• **WHAT IS NEEDED**
Copy out every entry precisely.

——

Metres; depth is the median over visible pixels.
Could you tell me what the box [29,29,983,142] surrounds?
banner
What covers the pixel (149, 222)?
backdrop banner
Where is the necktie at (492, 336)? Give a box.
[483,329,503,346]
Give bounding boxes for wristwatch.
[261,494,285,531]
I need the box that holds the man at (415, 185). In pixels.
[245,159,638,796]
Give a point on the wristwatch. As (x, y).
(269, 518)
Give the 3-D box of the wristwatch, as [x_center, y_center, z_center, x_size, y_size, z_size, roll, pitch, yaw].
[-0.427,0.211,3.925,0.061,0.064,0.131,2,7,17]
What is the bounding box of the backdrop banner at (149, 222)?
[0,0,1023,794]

——

• **FINISHED TASK**
Metres; depth is the median over visible pixels.
Could you tell me what the box [29,29,983,142] surrounds?
banner
What covers the pixel (149, 222)?
backdrop banner
Where is the necktie at (492, 336)? Give a box.
[483,329,503,346]
Give bounding boxes for wristwatch.
[261,494,285,531]
I need the box that holds the man at (415, 185). In pixels.
[245,159,638,796]
Give a point on the wristwatch. As (x, y).
(269, 518)
Give the 3-D box of the wristwatch, as [x_center, y_center, z_center, x_size, y_size, z_size, roll, pitch, yaw].
[-0.427,0.211,3.925,0.061,0.064,0.131,2,7,17]
What is the bounding box of the backdrop banner at (149, 222)?
[0,0,1023,794]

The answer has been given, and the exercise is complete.